Instruction –
Give the entries again, exactly as they stand.

(Saved entries)
--- START ---
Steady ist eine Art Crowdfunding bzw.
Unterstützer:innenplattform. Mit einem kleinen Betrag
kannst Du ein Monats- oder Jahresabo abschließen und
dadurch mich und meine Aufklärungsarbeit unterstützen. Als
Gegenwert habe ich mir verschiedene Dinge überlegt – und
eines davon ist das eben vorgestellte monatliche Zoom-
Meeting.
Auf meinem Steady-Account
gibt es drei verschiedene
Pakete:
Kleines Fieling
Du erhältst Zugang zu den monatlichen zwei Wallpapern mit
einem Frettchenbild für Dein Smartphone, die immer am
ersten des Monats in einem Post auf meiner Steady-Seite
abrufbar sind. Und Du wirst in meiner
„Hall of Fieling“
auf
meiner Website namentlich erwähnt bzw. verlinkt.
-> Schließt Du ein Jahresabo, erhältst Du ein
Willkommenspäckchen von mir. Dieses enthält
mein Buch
--- END ---
Response below –
Steady ist eine Art Crowdfunding bzw.
Unterstützer:innenplattform. Mit einem kleinen Betrag
kannst Du ein Monats- oder Jahresabo abschließen und
dadurch mich und meine Aufklärungsarbeit unterstützen. Als
Gegenwert habe ich mir verschiedene Dinge überlegt – und
eines davon ist das eben vorgestellte monatliche Zoom-
Meeting.
Auf meinem Steady-Account
gibt es drei verschiedene
Pakete:
Kleines Fieling
Du erhältst Zugang zu den monatlichen zwei Wallpapern mit
einem Frettchenbild für Dein Smartphone, die immer am
ersten des Monats in einem Post auf meiner Steady-Seite
abrufbar sind. Und Du wirst in meiner
„Hall of Fieling“
auf
meiner Website namentlich erwähnt bzw. verlinkt.
-> Schließt Du ein Jahresabo, erhältst Du ein
Willkommenspäckchen von mir. Dieses enthält
mein Buch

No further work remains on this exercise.